Give the lines running from the one containing "The work follows a lifecycle" through the one containing "Midday is often about investigation" as a numbered list, leaving out any blank lines. Include both of those lines and nothing from outside that span.

********

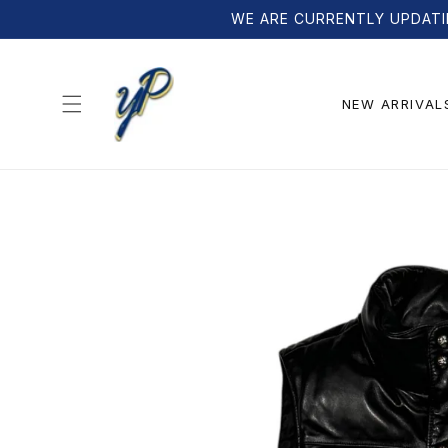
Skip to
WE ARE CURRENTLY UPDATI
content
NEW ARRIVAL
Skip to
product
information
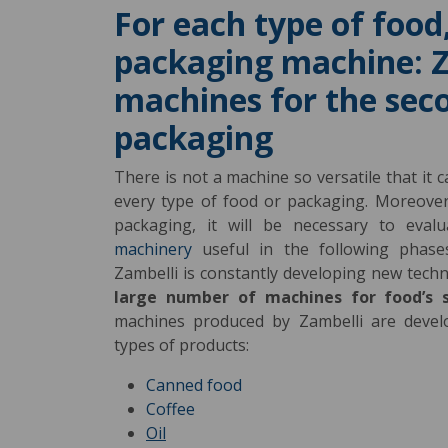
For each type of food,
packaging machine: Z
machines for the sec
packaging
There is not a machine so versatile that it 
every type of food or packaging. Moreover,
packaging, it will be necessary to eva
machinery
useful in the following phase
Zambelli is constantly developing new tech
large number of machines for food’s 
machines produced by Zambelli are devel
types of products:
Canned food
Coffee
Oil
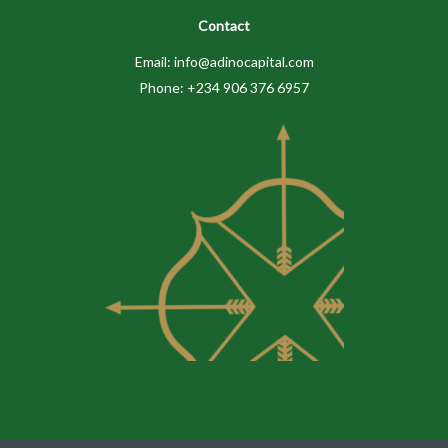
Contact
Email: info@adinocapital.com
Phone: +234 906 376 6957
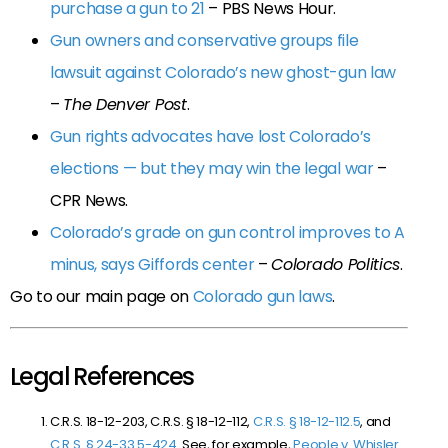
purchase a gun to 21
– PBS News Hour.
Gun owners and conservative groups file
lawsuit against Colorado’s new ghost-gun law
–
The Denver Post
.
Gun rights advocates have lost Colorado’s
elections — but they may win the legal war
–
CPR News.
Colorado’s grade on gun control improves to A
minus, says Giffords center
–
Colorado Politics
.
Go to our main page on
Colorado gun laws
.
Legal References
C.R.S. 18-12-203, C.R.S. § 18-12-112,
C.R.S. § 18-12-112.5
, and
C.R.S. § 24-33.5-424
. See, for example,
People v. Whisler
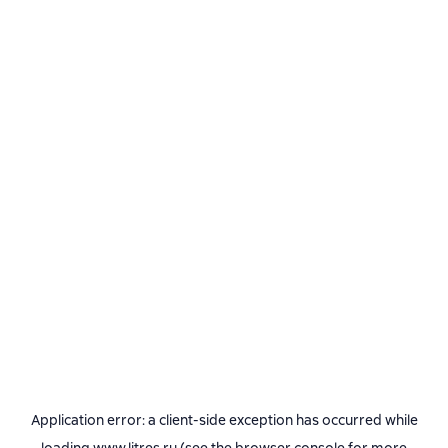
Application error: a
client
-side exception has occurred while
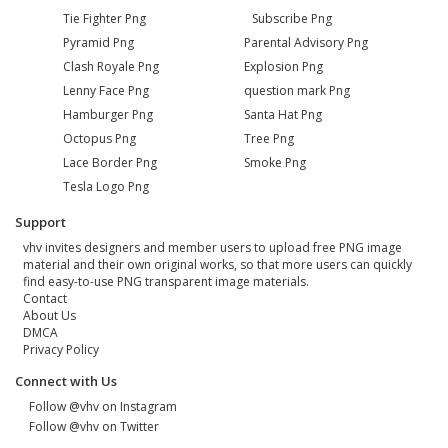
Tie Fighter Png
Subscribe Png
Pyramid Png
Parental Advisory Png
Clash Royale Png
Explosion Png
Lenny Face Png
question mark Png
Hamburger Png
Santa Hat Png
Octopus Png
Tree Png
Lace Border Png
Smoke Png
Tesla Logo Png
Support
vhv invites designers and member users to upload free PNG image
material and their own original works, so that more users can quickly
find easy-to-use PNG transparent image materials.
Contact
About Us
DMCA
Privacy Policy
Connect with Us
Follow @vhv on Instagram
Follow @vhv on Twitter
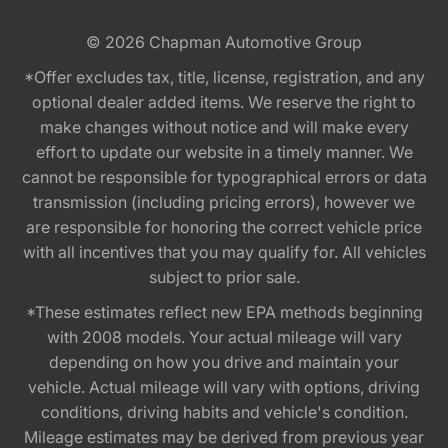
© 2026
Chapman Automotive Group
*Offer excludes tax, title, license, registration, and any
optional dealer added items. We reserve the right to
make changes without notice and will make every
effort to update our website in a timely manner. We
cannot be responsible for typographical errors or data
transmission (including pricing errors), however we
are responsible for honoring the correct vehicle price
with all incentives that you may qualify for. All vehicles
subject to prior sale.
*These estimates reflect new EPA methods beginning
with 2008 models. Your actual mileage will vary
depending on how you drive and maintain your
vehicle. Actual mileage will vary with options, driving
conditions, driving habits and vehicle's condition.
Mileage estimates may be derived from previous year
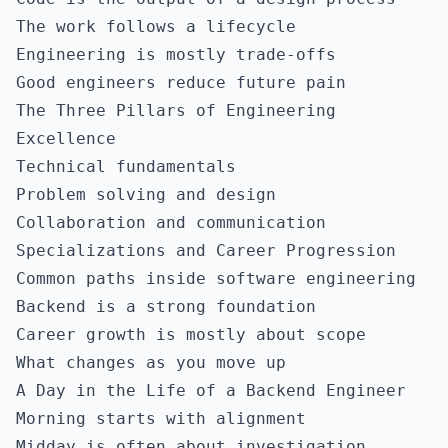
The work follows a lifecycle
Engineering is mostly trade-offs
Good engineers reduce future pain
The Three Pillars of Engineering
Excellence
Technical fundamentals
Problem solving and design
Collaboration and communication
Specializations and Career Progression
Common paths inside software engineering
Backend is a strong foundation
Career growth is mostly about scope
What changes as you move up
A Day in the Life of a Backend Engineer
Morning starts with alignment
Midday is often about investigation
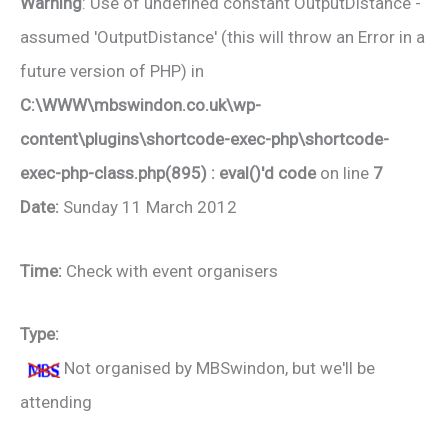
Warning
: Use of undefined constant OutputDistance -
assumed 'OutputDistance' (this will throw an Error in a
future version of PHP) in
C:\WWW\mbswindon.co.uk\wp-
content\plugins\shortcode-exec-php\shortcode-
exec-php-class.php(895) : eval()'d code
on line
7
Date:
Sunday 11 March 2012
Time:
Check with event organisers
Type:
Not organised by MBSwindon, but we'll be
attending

********

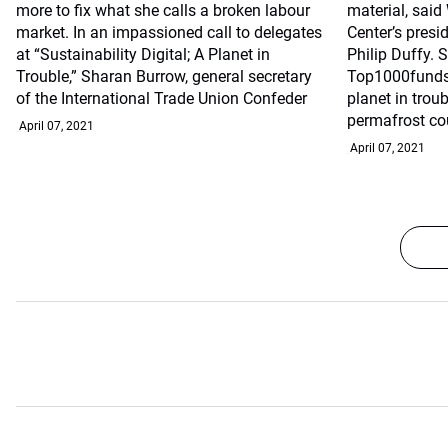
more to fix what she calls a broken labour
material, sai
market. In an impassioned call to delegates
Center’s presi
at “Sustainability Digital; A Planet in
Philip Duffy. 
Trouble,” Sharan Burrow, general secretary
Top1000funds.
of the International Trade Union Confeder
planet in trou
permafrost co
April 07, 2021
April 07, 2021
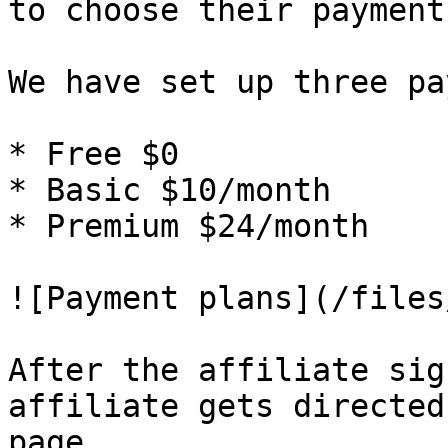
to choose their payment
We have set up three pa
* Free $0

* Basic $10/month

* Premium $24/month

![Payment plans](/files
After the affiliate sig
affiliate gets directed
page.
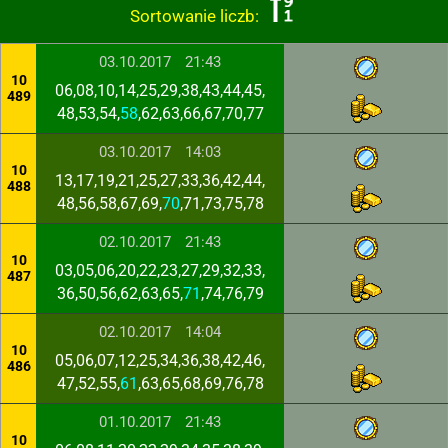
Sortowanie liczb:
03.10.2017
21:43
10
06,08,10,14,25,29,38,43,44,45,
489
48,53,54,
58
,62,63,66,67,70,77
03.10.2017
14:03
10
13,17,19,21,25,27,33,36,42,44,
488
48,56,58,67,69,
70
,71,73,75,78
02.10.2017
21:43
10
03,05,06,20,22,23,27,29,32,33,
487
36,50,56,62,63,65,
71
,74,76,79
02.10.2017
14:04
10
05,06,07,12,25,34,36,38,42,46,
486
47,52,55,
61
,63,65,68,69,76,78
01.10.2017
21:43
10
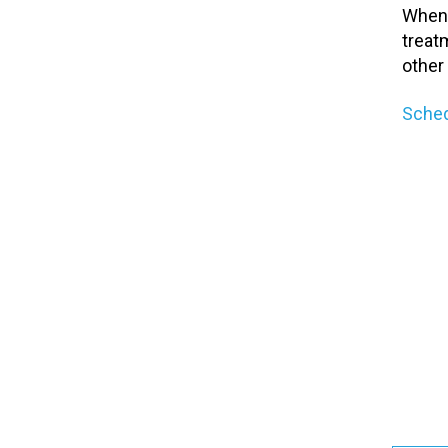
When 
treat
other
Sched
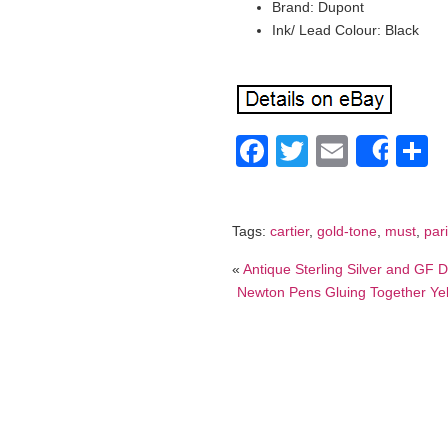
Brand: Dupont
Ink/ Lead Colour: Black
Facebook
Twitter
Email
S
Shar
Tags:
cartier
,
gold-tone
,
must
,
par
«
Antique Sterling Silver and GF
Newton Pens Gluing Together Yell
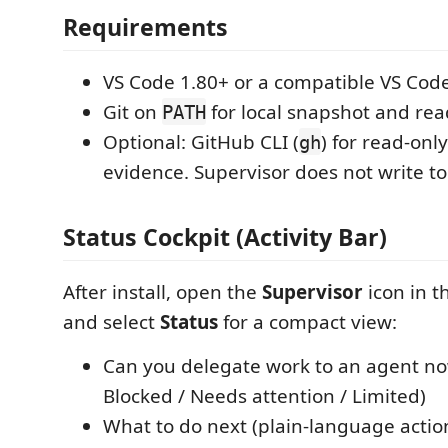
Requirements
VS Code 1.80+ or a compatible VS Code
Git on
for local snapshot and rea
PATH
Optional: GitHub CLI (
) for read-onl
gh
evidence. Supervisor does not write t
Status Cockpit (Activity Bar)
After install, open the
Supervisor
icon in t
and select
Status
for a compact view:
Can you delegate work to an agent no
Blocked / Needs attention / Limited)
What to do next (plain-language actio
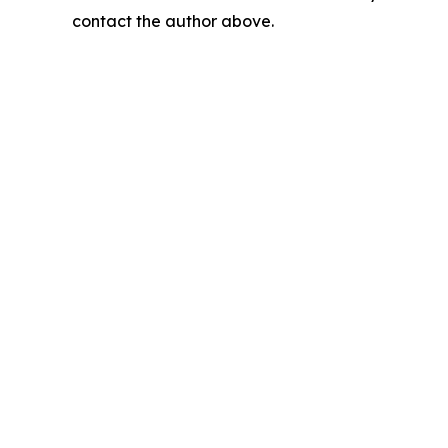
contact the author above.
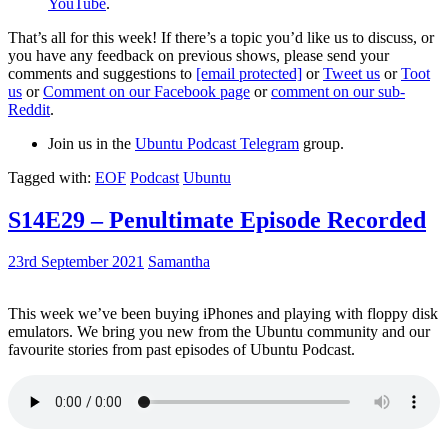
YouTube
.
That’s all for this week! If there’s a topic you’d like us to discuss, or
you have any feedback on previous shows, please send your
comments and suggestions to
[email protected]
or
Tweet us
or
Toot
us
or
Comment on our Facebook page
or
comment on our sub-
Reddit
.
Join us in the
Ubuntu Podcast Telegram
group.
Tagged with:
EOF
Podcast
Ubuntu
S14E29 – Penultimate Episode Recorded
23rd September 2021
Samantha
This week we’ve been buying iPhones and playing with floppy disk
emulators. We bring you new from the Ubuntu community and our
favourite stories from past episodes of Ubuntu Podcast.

********

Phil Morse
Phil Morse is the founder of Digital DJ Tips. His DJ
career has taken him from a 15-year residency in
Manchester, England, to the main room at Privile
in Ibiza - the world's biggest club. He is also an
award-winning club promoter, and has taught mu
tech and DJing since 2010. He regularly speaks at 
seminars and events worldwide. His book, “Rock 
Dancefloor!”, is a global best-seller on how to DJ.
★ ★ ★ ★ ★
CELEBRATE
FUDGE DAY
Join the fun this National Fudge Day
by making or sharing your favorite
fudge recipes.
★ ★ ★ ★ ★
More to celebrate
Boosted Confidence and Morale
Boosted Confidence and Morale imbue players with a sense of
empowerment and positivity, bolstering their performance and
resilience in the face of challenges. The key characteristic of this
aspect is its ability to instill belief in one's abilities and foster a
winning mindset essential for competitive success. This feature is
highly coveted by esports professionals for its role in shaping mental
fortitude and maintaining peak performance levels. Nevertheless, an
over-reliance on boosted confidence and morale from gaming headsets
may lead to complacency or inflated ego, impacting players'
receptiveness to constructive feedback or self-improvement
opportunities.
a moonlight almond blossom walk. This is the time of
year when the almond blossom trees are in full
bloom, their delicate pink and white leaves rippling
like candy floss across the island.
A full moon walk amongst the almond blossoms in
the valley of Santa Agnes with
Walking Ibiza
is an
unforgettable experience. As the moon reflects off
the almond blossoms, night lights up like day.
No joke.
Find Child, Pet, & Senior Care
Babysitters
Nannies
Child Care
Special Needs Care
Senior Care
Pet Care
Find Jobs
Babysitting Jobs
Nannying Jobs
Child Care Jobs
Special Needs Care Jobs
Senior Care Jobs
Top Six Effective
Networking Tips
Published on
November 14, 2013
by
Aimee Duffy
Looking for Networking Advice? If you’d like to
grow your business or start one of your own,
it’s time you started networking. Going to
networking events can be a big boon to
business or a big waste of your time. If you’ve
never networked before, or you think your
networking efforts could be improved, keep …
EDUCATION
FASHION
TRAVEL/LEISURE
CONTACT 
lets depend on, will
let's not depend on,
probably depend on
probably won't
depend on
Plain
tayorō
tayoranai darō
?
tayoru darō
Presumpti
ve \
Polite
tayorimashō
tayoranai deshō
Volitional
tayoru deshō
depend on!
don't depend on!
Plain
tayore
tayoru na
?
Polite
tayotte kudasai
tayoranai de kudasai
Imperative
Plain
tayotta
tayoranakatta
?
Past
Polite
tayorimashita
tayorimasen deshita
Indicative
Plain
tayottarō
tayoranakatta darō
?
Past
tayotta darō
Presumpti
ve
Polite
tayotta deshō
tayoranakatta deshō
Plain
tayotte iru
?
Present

********

*REPLY TO THE EXERCISE*:
1. The work follows a lifecycle
2. Engineering is mostly trade-offs
3. Good engineers reduce future pain
4. The Three Pillars of Engineering
5. Excellence
6. Technical fundamentals
7. Problem solving and design
8. Collaboration and communication
9. Specializations and Career Progression
10. Common paths inside software engineering
11. Backend is a strong foundation
12. Career growth is mostly about scope
13. What changes as you move up
14. A Day in the Life of a Backend Engineer
15. Morning starts with alignment
16. Midday is often about investigation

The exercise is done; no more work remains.